- GIVEN EXERCISE A:
In two sentences, summarize the article below on population, women and climate change.
- GIVEN EXERCISE B:
Reproduce verbatim the passage of the article on population, women and climate change from "Population, women and" to "back in 1992.".

— start PAGE —

16 September 2011

Population, women and climate change

 My late colleague and friend, Dianne Proctor, was immersed in family planning and women’s rights through her latter career. Nevertheless, she took a holistic approach to global issues. Dianne realised that, not only was rapid population growth an impediment to development, it also had a deleterious effect on the environment. “There are too many people,” I remember her saying to an audience back in 1992.

 

It was thus appropriate that just prior to her death, she reflected on the connections between women’s rights, population growth and the environment for these very pagesDissent, Summer 2009/10).  She had been an active member of Sustainable Population Australia Inc (SPA) since her retirement and was supportive of our efforts to get observer status for the Preparatory Meetings of the United Nations Framework Convention on Climate Change (UNFCCC) leading up to the Conference of Parties (COP15) in Copenhagen in December.  Dianne knew all too well that women in developing countries were the worst affected by climate change. She worried that an extra 2.4 billion people on the planet by mid-century would present enormous challenges for maintaining ecological sustainability, and that climate change would make this task even more challenging.

— end PAGE —
— start COLLECTED MATERIAL —

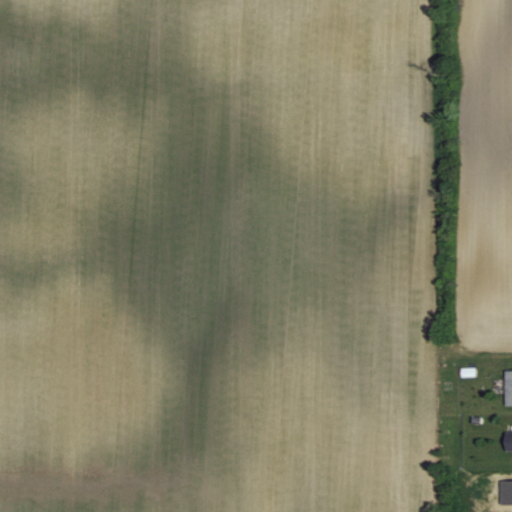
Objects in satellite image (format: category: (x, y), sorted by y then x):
building: (509, 386)
building: (510, 438)
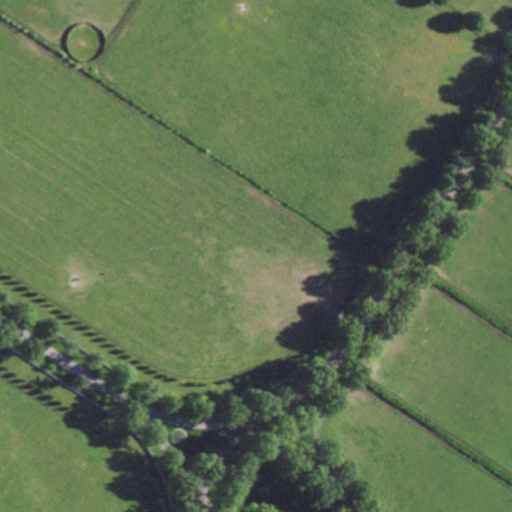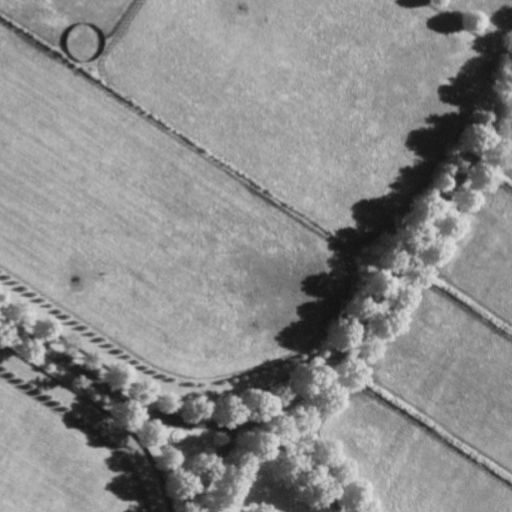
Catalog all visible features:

— end COLLECTED MATERIAL —

- RIGHT ANSWER A:
Dianne Proctor, who worked in family planning and women's rights, recognized that rapid population growth both hindered development and harmed the environment. A member of Sustainable Population Australia Inc since her retirement, she knew that women in developing countries were the worst affected by climate change, and she worried that an extra 2.4 billion people by mid-century would make ecological sustainability far harder to maintain.

- RIGHT ANSWER B:
Population, women and climate change

 My late colleague and friend, Dianne Proctor, was immersed in family planning and women’s rights through her latter career. Nevertheless, she took a holistic approach to global issues. Dianne realised that, not only was rapid population growth an impediment to development, it also had a deleterious effect on the environment. “There are too many people,” I remember her saying to an audience back in 1992.